Pinjol Online 95 % Ilegal, INDEF Desak Revisi UU Keuangan

oleh

JAKARTA,REPORTER.ID – Salah satu tantangan paling penting bagi OJK Otoritas Jasa Keuangan) adalah bagaimana tingkat literasi masyarakat tentang lembaga keuangan bank dan non bank khususnya digital financial, dapat ditingkatkan secara signifikan.
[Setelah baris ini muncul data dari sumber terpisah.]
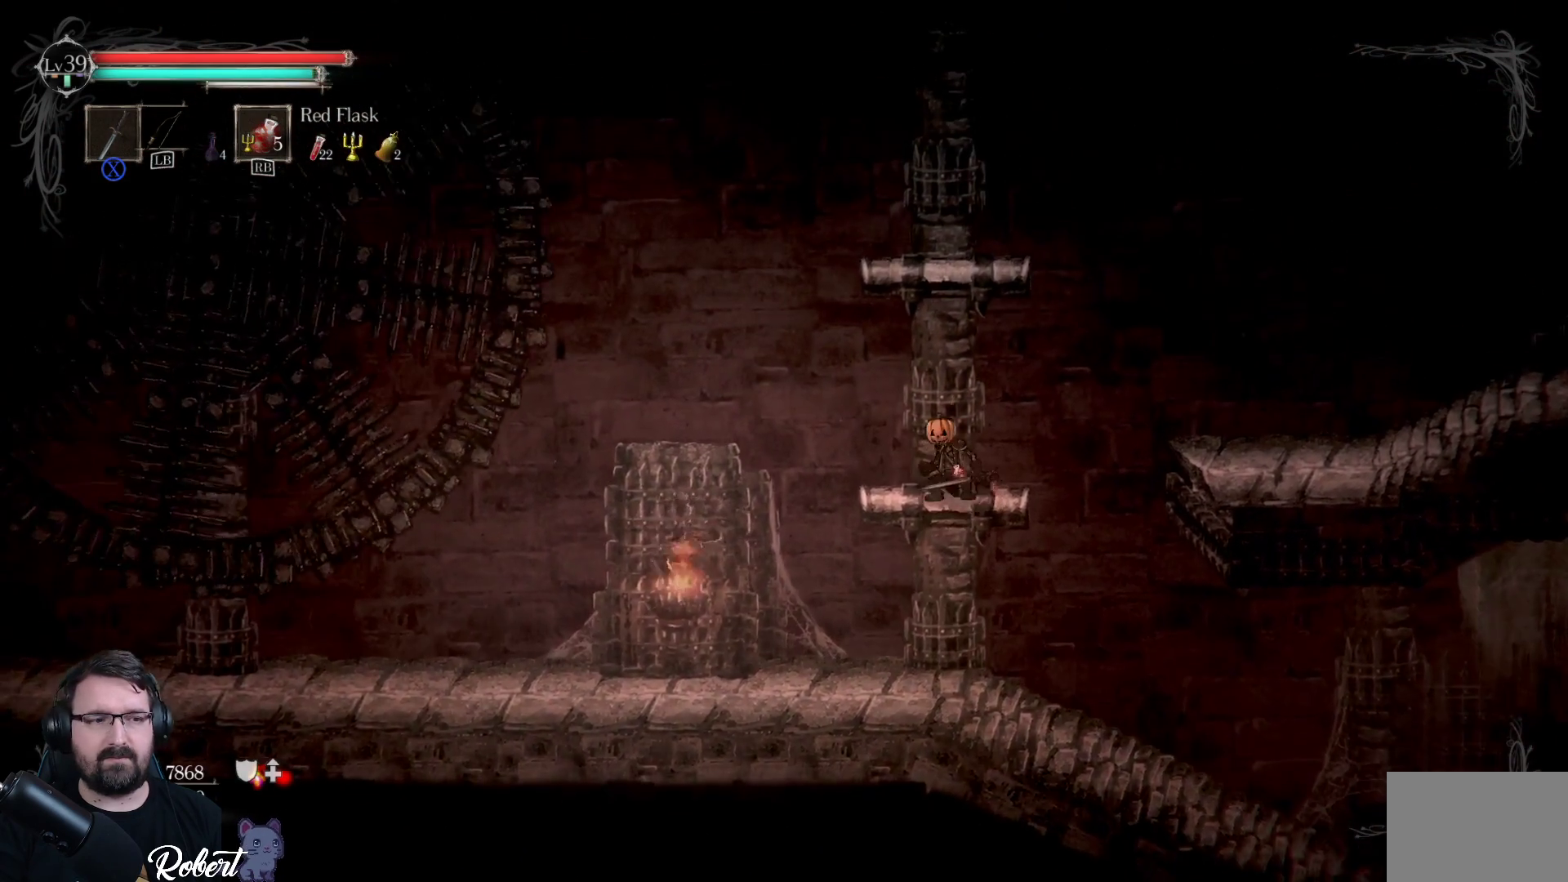
{"buttons": ["A"], "left_stick": "up-right", "right_stick": "center", "events": [[67, "left_stick", "right"], [167, "left_stick", "up-right"], [233, "A", "down"]]}
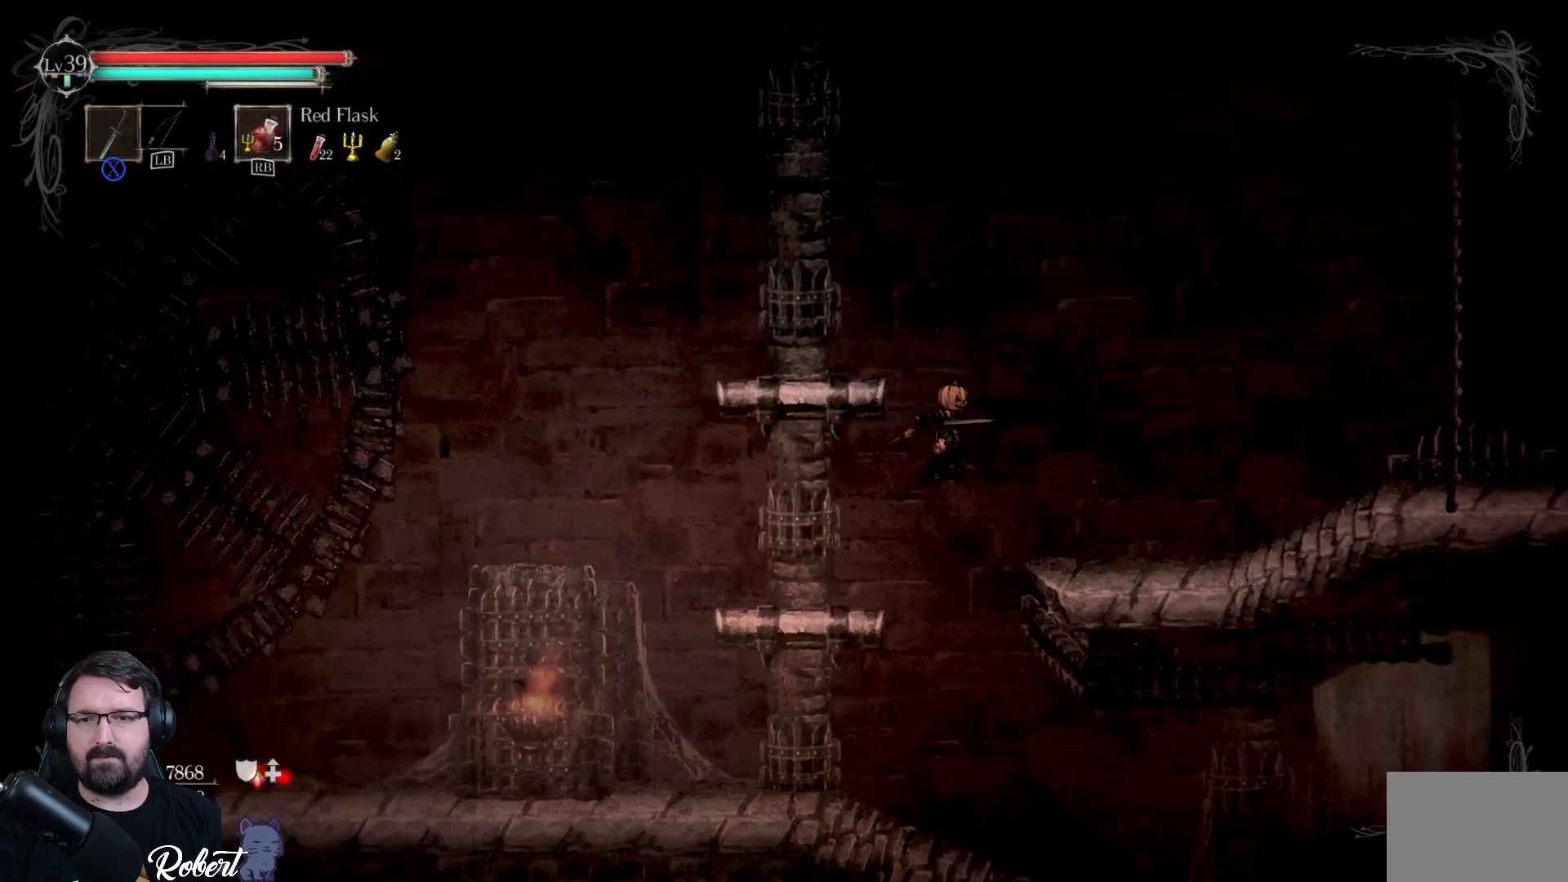
{"buttons": [], "left_stick": "up-right", "right_stick": "center", "events": [[67, "A", "up"]]}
Hal itu untuk menjawab banyaknya masalah di masyarakat yang mengeluhkan tentang pinjaman online liar yang meresahkan, dan menuntut peran serta OJK sebagai badan regulator keuangan.

“Sebanyak 95% platform digital financial khususnya pinjaman online di Indonesia didominasil oleh pinjaman online Ilegal/liar. Yang terdaftar di OJK dari pinjol-pinjol tersebut sangat sedikit. Untuk itu keharusan merampungkan Undang-undang Keuangan harus menjadi prioritas. Apalagi setelah pandemi kebutuhan orang akan digital financial menjadi semakin meningkat. Jika literasi masyarakat tidak ditingkatkan maka akan berakibat buruk bagi sistem keuangan di Indonesia ke depan,” demikian Dr Eisha M Rachbini (Ekonom INDEF) dalam diskusi “Menakar Kinerja OJK di Hutan Rimba Lembaga Keuangan” bersama Eko B Supriyanto (Pemred Majalah Infobank) dan dimoderatori oleh Didik J Rachbini di Jakarta, pada Minggu (12/6/2022) petang.
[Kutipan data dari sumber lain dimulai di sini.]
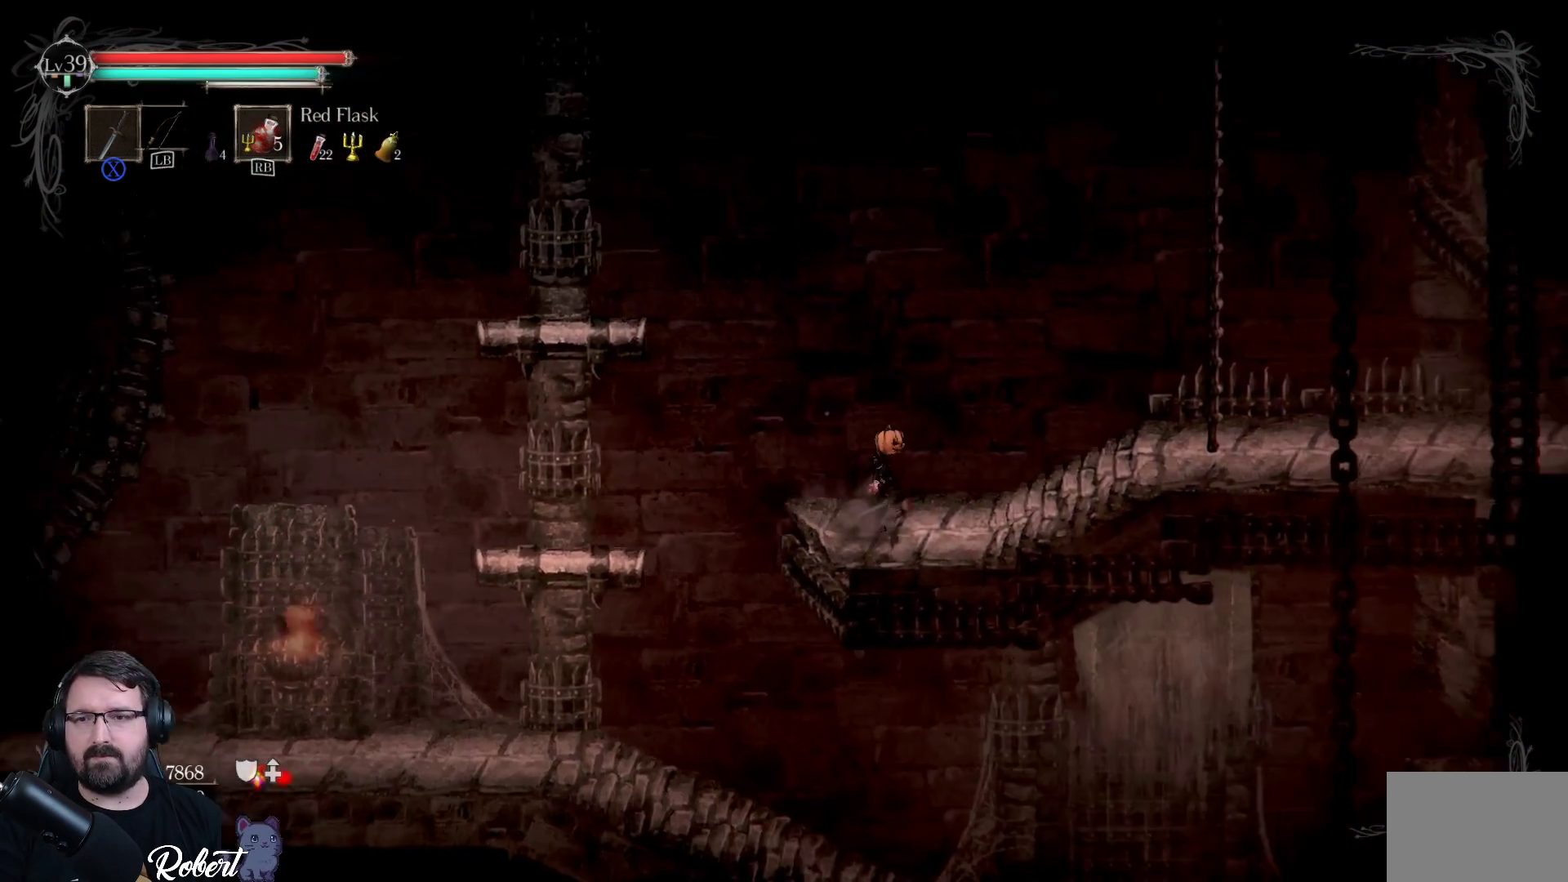
{"buttons": [], "left_stick": "up-right", "right_stick": "center", "events": []}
Menurut Eisha, perkembangan teknologi informasi (AI) khususnya di bidang digital financial bergerak sangat cepat. Dibutuhkan payung hukum yang dapat diselesaikan dengan lebih cepat mengimbangi kecepatan teknologi digital, agar masalah-masalah yang muncul dapat cepat di atasi. Terlebih pada tahun 2025 perkembanan teknologi digital financial akan berkembang dua kali lipat dari saat ini.

Sementara itu menurut Eko B Supriyanto (Pemred Majalah Infobank) bahwa hasil survei, kinerja OJK saat ini memang belum dapat dikatakan sukses, karena ada beberapa pekerjaan rumah yang harus diselesaikan.

Pertama, dari misi utama didirikannya OJK adalah bagaimana pengawasan terhadap konglomerasi yang terintegrasi bisa berjalan dengan baik. Berkaca dari krisis, dalam mengawasi grup perusahaan yang mempunyai bank, asuransi, multifinance, sekuritas dan lain-lain bisa diawasi dalam satu payung.Tetapi pengawasan konglomerasi di Indonesia menurut world bank belum maksimal.

“Di sektor KNB, masalah asuransi seperti Bumi Putera meski bukan salah OJK tetapi tetap harus diselesaikan, karena menjadi citra buruk bagi OJK. Juga masalah asuransi Kresna yang dipailitkan bukan oleh OJK tapi oleh PKPU. Padahal dalam UU Keuangan yang bisa mempailitkan perusahaan jasa keuangan adalah OJK,” ujarnya.

Terkait masalah Pinjaman Online resmi atau Pinjol liar lanjut Eko, yang amat penting dilakukan sekarang bagaimana meningkatkan literasi masyarakat tentang utang, kegunaan utang, bagaimana membayar utang. Meski juga OJK dinilai telah dengan ketat melakukan seleksi terhadap jumlah perusahaan pinjaman online resmi yang sekarang berkisar 105 ketimbang dahulu sampai 225.

Satu hal yang dinilai sukses ditangani oleh OJK adalah bagaimana OJK membereskan persoalan Bank Muamalat, Bukopin, dan Bank Banten yang selesai ditangani. Itu keberhasilan OJK.

“Maka, amat diperlukan saat mengamandemen UU Keuangan terkait OJK, agar struktur di Anggota Dewan Komisaris (ADK) OJK agar dalam satu tubuh OJK tidak terdapat “silo-silo” tersendiri. Leadership pimpinan OJK juga harus seperti pimpinan Bank Indonesia (BI) yang bisa mengatur dan mengambil keputusan secara lintas divisi di dalam tubuhnya. Di tengah hutan rimba sistem keuangan yang semakin complicated, masalah leadership dan Dewan Pengawas OJK yang harus didirikan menjadi semakin penting,” ungkap Eko.

Di samping itu, semua catatan penting untuk OJK kata Eko, adalah bagaimana bisa berperan dalam meningkatkan literasi masyarakat tentang keuangan secara masif dan digital financial, juga financial deepening serta pengawasan terhadap konglomerasi yang harus dilakukan OJK.